_TEKS BACAAN_:
════════════════
Opini
Opini: KUHAP baru dan Potensi Ancaman Dominasi Lex Generalis terhadap Lex Specialis
Gustav Radbruch menyebut bahwa hukum harus mengandung tiga nilai dasar: keadilan, kepastian, dan kemanfaatan.
Oleh: Adi Rianghepat
Warga Kota Kupang – Nusa Tenggara Timur
POS-KUPANG.COM - Kitab Undang-undang Hukum Acara Pidana menanti hari untuk dilaksanakan, pasca-pengesahan para wakil rakyat di DPR RI, Selasa 18 November 2025.
Namun begitu, paripurna penetapan pengganti Undang-undang Nomor 8 tahun 1981 itu tidak mulus.
Kontroversial nampak melalui aksi penolakan berbagai komponen termasuk masyarakat sipil.
Ini sebagai pertanda, jika undang-undang tersebut belum mengakomodasi berbagai kepentingan masyarakat, termasuk memberikan dampak keadilan, kepastian dan kemanfaatan hukum.
Tulisan ini sekadar menganalisa dari perspektif penulis yang tentunya akan berbeda dengan perspektif yang lain.
Landasan Filosofis
Dalam teori hukum, setiap undang-undang lahir bukan sekadar sebagai teks normatif, tetapi sebagai manifestasi dari philosophical underpinning yang mencerminkan kebutuhan fundamental masyarakat.
Gustav Radbruch menyebut bahwa hukum harus mengandung tiga nilai dasar: keadilan, kepastian, dan kemanfaatan.
Rudolf von Jhering menegaskan bahwa hukum merupakan alat untuk mencapai tujuan sosial (law as a means to an end).
Dari sini dapat dipahami bahwa lahirnya sebuah undang-undang selalu berangkat dari raison d'être: kebutuhan untuk menjawab persoalan sosial, politik, dan keadilan masyarakat.
Baca juga: Praktisi Hukum Petrus Bala Pattyona Serahkan Sejumlah Masukan Dalam Revisi KUHAP ke DPR RI
Pada konteks Indonesia, hadirnya KUHAP baru (yang menggantikan KUHAP 1981) merupakan bagian dari pembaruan hukum acara pidana yang dituntut untuk menyesuaikan perkembangan HAM, teknologi, dinamika kriminalitas dan relasi kekuasaan negara-warga.
Secara filosofis, KUHAP baru dirancang untuk menjawab tiga kebutuhan yaitu, menjamin perlindungan hak tersangka/terdakwa sebagai bagian dari prinsip negara hukum; memberikan kerangka prosedural yang lebih modern dan responsif terhadap kejahatan transnasional, digital, serta model penanganan perkara kontemporer, serta mengharmonisasikan sistem hukum nasional agar selaras dengan putusan-putusan mahkamah konstitusi serta konvensi internasional.
════════════════
_INFORMASI YANG DIBERIKAN_:
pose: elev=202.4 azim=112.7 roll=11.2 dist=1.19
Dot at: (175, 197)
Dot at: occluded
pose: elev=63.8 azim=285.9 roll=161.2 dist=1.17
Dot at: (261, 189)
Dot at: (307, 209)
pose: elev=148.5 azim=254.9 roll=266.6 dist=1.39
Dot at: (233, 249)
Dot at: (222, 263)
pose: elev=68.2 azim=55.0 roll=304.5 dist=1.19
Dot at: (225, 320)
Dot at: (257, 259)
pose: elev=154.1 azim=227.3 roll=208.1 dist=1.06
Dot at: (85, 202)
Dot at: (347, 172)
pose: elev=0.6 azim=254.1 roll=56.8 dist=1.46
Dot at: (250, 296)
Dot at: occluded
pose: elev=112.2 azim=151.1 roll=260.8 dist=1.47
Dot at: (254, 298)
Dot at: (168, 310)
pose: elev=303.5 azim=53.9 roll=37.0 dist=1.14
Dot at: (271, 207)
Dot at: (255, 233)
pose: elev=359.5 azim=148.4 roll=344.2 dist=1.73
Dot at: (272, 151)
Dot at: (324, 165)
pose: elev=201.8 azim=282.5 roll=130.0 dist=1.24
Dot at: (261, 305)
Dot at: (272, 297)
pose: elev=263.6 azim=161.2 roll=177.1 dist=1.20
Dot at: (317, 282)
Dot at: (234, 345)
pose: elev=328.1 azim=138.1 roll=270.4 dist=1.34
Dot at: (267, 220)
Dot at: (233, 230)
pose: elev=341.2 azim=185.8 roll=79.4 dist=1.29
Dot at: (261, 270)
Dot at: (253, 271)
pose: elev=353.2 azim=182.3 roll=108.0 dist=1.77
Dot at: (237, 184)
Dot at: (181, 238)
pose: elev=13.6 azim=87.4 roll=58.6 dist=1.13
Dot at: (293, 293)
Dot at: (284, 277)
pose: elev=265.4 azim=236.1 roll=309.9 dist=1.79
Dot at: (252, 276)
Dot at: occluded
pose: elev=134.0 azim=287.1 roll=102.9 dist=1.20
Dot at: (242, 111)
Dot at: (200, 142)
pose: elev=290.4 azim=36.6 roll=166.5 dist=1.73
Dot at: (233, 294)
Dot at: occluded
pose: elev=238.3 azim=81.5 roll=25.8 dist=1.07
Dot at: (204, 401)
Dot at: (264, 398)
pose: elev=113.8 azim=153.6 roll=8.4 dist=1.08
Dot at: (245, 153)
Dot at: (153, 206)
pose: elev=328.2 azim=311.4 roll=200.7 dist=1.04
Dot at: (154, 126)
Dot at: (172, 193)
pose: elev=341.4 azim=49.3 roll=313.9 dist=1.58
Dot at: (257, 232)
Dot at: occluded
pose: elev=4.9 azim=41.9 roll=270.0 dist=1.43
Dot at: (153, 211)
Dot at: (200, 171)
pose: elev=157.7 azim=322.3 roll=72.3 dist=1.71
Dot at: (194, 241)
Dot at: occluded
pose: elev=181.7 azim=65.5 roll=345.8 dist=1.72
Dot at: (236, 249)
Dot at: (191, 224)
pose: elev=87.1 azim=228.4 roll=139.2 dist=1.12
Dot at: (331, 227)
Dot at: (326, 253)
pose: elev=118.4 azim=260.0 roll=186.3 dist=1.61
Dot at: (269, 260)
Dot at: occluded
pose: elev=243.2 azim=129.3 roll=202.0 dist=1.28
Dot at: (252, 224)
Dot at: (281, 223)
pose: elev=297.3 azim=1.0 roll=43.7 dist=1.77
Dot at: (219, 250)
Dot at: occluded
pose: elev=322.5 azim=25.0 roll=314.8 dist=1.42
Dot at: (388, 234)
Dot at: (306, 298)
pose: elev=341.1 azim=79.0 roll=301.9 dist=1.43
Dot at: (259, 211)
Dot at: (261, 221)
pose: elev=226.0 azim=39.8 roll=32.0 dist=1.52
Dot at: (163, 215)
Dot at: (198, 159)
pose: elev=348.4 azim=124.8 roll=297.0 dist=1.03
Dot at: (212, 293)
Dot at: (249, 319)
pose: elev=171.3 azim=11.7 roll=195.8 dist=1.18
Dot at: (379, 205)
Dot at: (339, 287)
════════════════
_INSTRUKSI A_:
Menurut teks bacaan, pada hari dan tanggal berapa KUHAP baru disahkan oleh DPR RI?
_INSTRUKSI B_:
Tukarlah "elev" dengan "elevasi" pada seluruh baris listing mulai dari baris yang memuat "pose: elev=134.0 azim=287.1" sampai dengan baris yang memuat "Dot at: (153, 206)". Tuliskan kembali hanya baris-baris tersebut tanpa perubahan lain.

_JAWABAN TUGAS A_:
Selasa, 18 November 2025.

_JAWABAN TUGAS B_:
pose: elevasi=134.0 azim=287.1 roll=102.9 dist=1.20
Dot at: (242, 111)
Dot at: (200, 142)
pose: elevasi=290.4 azim=36.6 roll=166.5 dist=1.73
Dot at: (233, 294)
Dot at: occluded
pose: elevasi=238.3 azim=81.5 roll=25.8 dist=1.07
Dot at: (204, 401)
Dot at: (264, 398)
pose: elevasi=113.8 azim=153.6 roll=8.4 dist=1.08
Dot at: (245, 153)
Dot at: (153, 206)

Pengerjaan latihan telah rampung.